Task material:
--------

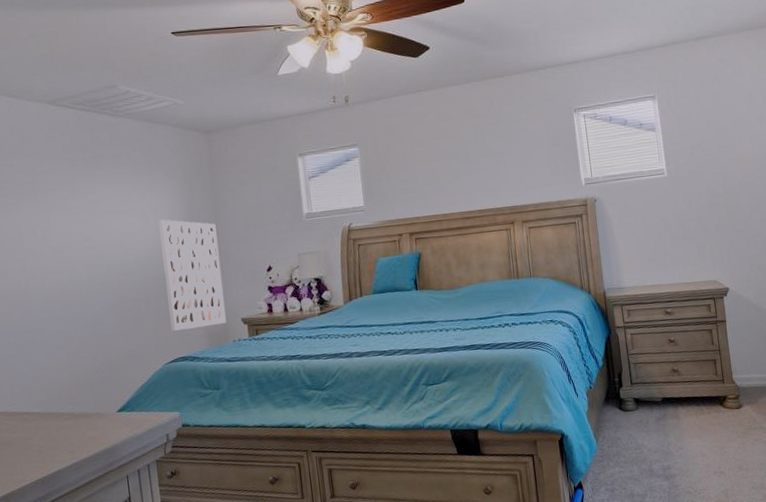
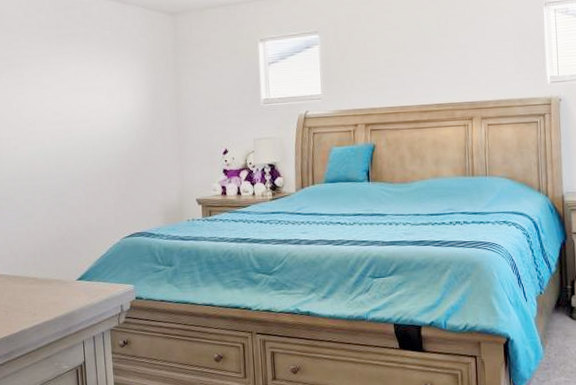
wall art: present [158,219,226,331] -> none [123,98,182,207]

--------

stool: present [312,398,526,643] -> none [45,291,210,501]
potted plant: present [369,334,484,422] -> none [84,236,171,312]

--------

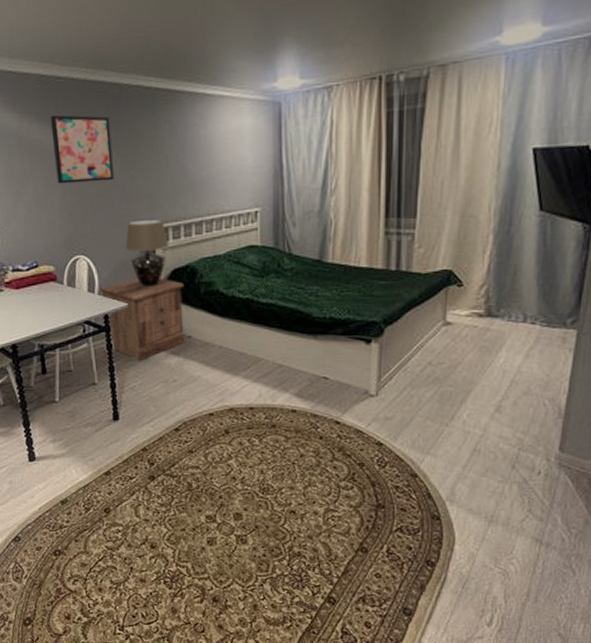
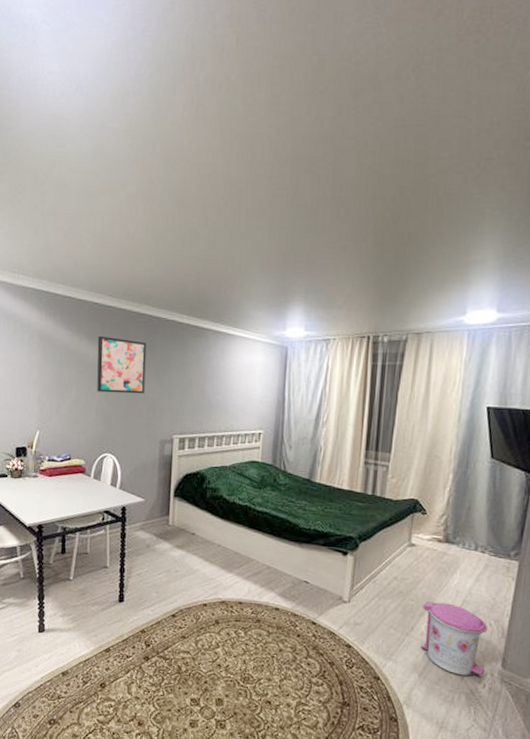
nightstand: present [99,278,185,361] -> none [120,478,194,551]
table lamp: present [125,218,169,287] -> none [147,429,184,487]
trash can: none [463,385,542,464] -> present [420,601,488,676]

--------

Work order: In the material above, transcribe exactly the lines beginning at the one with "nightstand: present [99,278,185,361]" and ending at the one with "trash can: none", both included.

Result of the exercise:
nightstand: present [99,278,185,361] -> none [120,478,194,551]
table lamp: present [125,218,169,287] -> none [147,429,184,487]
trash can: none [463,385,542,464] -> present [420,601,488,676]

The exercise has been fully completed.